# [Problem requirements]
Find each line in the records below that contains the word "DataFrame", and copy it out.

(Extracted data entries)
━━━━━━━━━━━━━━━━━━━━

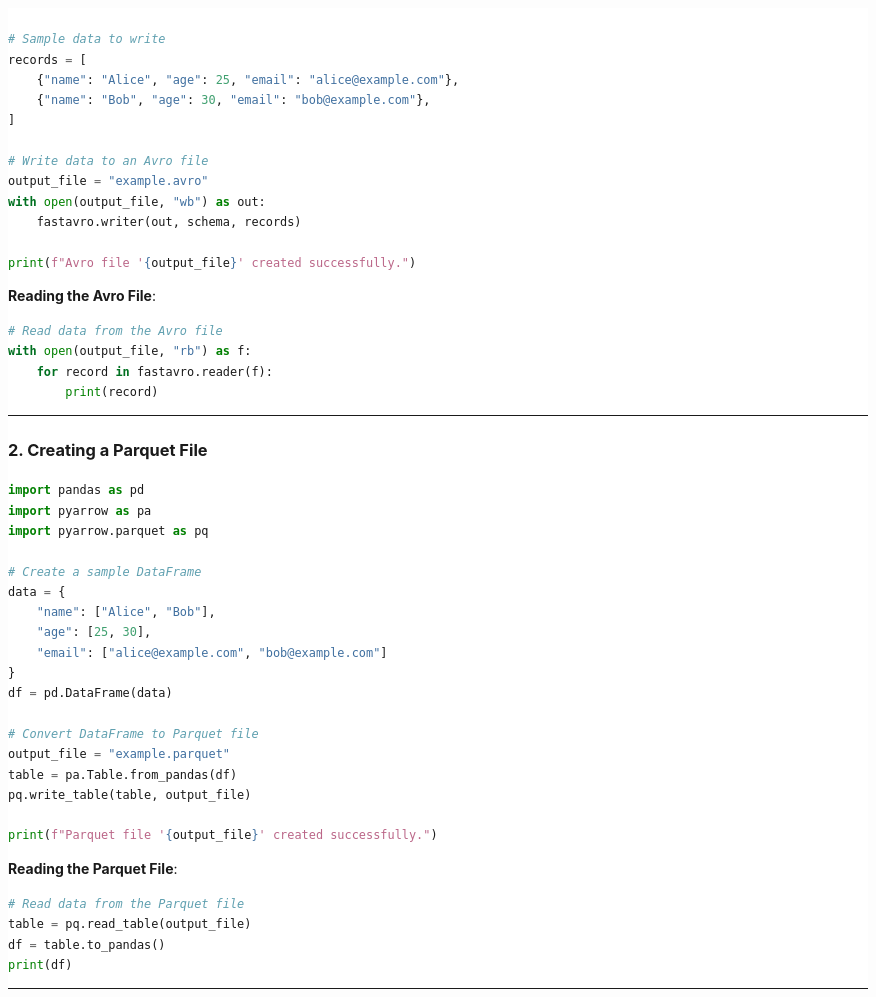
 ```python

# Sample data to write
records = [
    {"name": "Alice", "age": 25, "email": "alice@example.com"},
    {"name": "Bob", "age": 30, "email": "bob@example.com"},
]

# Write data to an Avro file
output_file = "example.avro"
with open(output_file, "wb") as out:
    fastavro.writer(out, schema, records)

print(f"Avro file '{output_file}' created successfully.")
```

**Reading the Avro File**:
```python
# Read data from the Avro file
with open(output_file, "rb") as f:
    for record in fastavro.reader(f):
        print(record)
```

---

### 2. Creating a Parquet File
```python
import pandas as pd
import pyarrow as pa
import pyarrow.parquet as pq

# Create a sample DataFrame
data = {
    "name": ["Alice", "Bob"],
    "age": [25, 30],
    "email": ["alice@example.com", "bob@example.com"]
}
df = pd.DataFrame(data)

# Convert DataFrame to Parquet file
output_file = "example.parquet"
table = pa.Table.from_pandas(df)
pq.write_table(table, output_file)

print(f"Parquet file '{output_file}' created successfully.")
```

**Reading the Parquet File**:
```python
# Read data from the Parquet file
table = pq.read_table(output_file)
df = table.to_pandas()
print(df)
```

---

━━━━━━━━━━━━━━━━━━━━

# [The completed task]
# Create a sample DataFrame
df = pd.DataFrame(data)
# Convert DataFrame to Parquet file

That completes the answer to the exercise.